В противоположность Ларошфуко, изобретатель утопий - это моралист, видящий в людях одно бескорыстие, самопожертвование, самозабвение. Лишенные плоти и крови, безупречные и никакие, растоптанные общественным Благом, свободные от изъянов и пороков, объемов и контуров, знать не знающие о реальной жизни, об искусстве краснеть за самого себя, изощряться в самообвинениях и самомучительстве, они не подозревают об удовольствии, которое приносят человеку горести ему подобных, о нетерпении, с каким он предвкушает и торопит их провал. Кстати, эти удовольствие и нетерпение могут идти от вполне доброкачественного любопытства и никакой дьявольщины в себе не заключать. Набирая общественный вес, добиваясь процветания, двигаясь вперед, человек не знает, каков он на самом деле. Ведь поднимаясь выше и выше, он все дальше от самого себя, все острей чувствует свою пустоту, выморочность. Именно поэтому понимать себя начинаешь, только пережив провал, постигнув невозможность успеха ни в одном из человеческих предприятий: крах раскрывает глаза, лишь теперь ты становишься хозяином самому себе, порывая с привычной толстокожестью прочих. Чтобы в полную силу пережить собственное или чужое банкротство, нужно узнать беду, а если потребуется - даже окунуться в нее с головой; но как это сделать в городах и на островах, где подобное начисто исключено по высшим государственным соображениям? Сумерки здесь запрещены, дозволяется только свет. Никакого раздвоения: утопия как таковая противостоит манихейству. Враждебная всякому отклонению, всему бесформенному, всему выбивающемуся из ряда, утопия укрепляет однородное, типичное, повторяющееся, правильное. Но жизнь - это взрыв, ересь, нарушение физических норм. Тем более человек: если соотносить его с жизнью, он - ересь в квадрате, победа индивидуальности, прихоти, явление возмутительное, существо, несущее раскол. Общество, эта совокупность до поры до времени спящих чудовищ, стремится наставить человека на истинный путь. А он, еретик по природе, чудовище уже разбуженное, воплощенный одиночка, нарушитель мирового порядка, находит удовольствие в своей исключительности, несет тяжкое бремя привилегий, расплачиваясь за превосходство над себе подобными собственной недолговечностью. Чем резче он выделяется, тем он опасней и уязвимее разом, ценой своей жизни возмуща покой других и утверждая в самом центре города устав изгнанника.

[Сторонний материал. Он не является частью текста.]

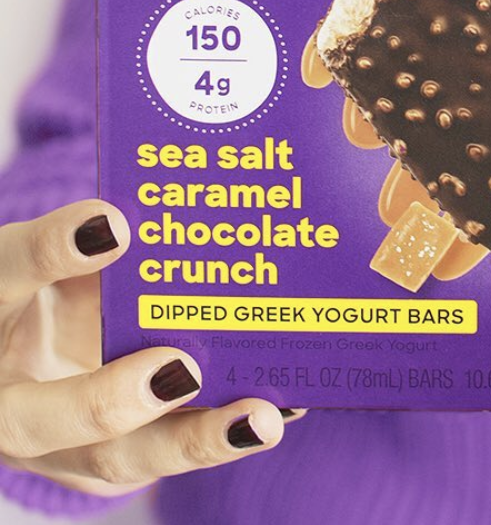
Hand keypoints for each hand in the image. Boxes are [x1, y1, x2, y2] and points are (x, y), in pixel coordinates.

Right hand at [0, 200, 294, 496]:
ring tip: (260, 418)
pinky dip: (222, 433)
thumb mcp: (58, 248)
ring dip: (192, 441)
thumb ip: (94, 237)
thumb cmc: (52, 279)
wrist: (30, 334)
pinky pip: (164, 450)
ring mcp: (57, 441)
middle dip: (111, 402)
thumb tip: (150, 213)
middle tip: (180, 371)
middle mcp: (11, 395)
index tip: (113, 222)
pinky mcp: (106, 459)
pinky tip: (281, 406)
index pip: (9, 272)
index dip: (53, 251)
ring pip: (115, 458)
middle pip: (43, 418)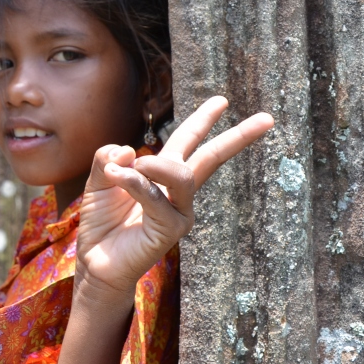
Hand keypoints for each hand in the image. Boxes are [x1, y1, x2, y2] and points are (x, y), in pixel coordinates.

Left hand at [75, 97, 273, 300]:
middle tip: (267, 119)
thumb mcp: (100, 182)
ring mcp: (179, 212)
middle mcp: (178, 193)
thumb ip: (108, 160)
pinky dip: (135, 183)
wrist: (96, 262)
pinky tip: (117, 178)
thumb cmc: (102, 224)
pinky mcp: (171, 230)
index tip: (222, 100)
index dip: (202, 120)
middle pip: (212, 157)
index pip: (188, 142)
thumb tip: (128, 149)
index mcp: (163, 176)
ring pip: (183, 175)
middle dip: (238, 136)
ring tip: (133, 164)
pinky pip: (157, 197)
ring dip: (155, 163)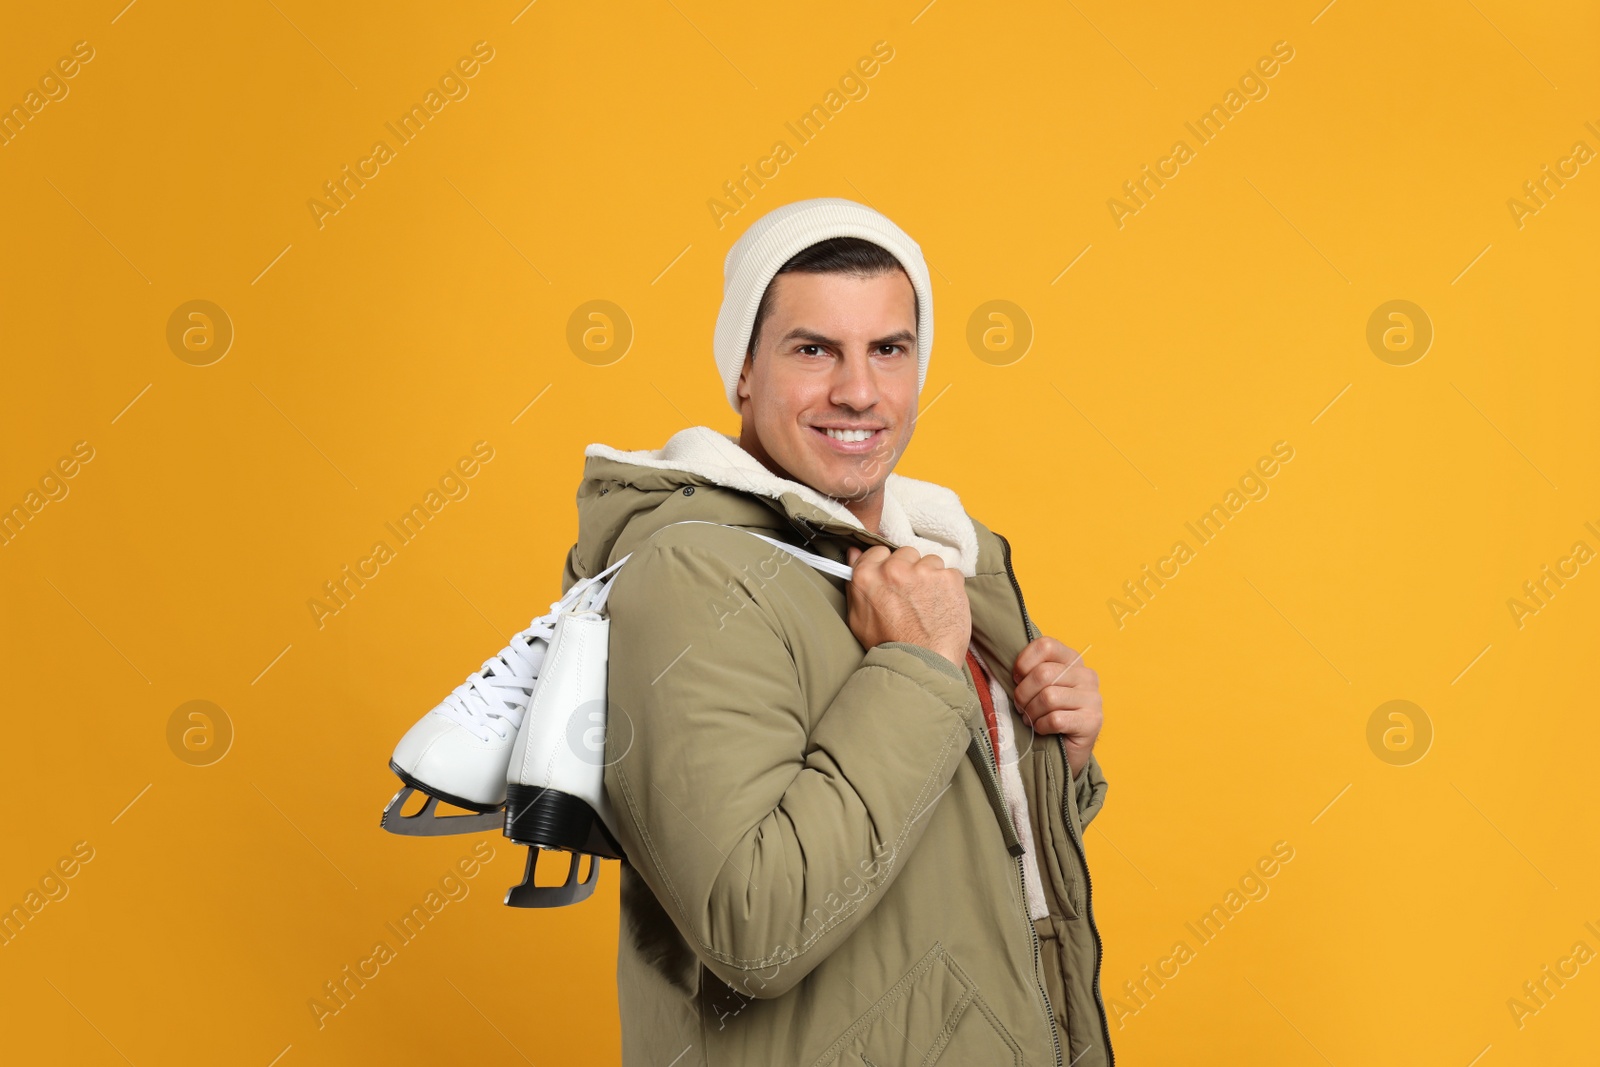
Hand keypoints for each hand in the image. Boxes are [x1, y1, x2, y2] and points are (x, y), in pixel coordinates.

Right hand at [844, 545, 970, 667]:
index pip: (879, 552)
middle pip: (906, 554)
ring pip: (930, 561)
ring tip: (929, 603)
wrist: (922, 664)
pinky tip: (943, 606)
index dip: (887, 565)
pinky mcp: (948, 578)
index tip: (894, 580)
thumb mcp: (858, 618)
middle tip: (913, 595)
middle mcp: (894, 569)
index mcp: (867, 576)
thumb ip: (856, 583)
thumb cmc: (889, 646)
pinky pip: (951, 573)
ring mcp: (923, 572)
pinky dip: (949, 587)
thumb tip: (854, 553)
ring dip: (931, 577)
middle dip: (910, 570)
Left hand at [1012, 637, 1101, 777]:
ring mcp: (1093, 698)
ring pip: (1048, 697)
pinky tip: (1042, 729)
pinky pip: (1056, 719)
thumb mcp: (1039, 685)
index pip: (1045, 646)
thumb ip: (1030, 670)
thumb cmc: (1048, 712)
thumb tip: (1008, 667)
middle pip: (1043, 674)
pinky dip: (1041, 726)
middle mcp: (1086, 675)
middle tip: (1020, 707)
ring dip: (1032, 712)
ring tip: (1031, 718)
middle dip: (1023, 694)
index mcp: (1072, 660)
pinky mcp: (1092, 721)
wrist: (1068, 748)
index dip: (1023, 663)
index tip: (1016, 679)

"Наши надежды на будущее государственное устройство рода человеческого можно свести к трем главным пунктам: уничтожение неравенства между разными государствами, развитие равенства в каждом отдельном государстве и, наконец, усовершенствование человека" (Кондорсе). Описывая лишь реально существовавшие города, история, везде и во всем видящая скорее крах, чем исполнение наших надежд, увы, не узаконила ни одного из этих ожиданий. Для Тацитов не существует идеального Рима.

Устраняя все неразумное и непоправимое, утопия противостоит трагедии вершине и квинтэссенции истории. В совершенном городе не будет конфликтов; вол каждого подчинится, утихомирится и каким-то чудом сольется с волей остальных; воцарится полное единение, без самомалейших неожиданностей или противоречий. Утопия - это смесь ребяческой рассудительности с обмирщенным ангелоподобием.

Человечество тонет во зле. Мы не просто совершаем злые поступки, но и, делая порой добро, мучимся, поскольку пошли наперекор собственной воле: не зря добродетельная жизнь требует покаяния, умерщвления плоти. Обращенный в демиурга падший ангел, Сатана, получив во владение землю, кичится перед лицом Бога и чувствует себя здесь, внизу, куда вольнее и могущественней, чем Господь. Если ограничить мир человеком, то Сатана - не захватчик его, а хозяин, полноправный суверен, восторжествовавший над Всевышним.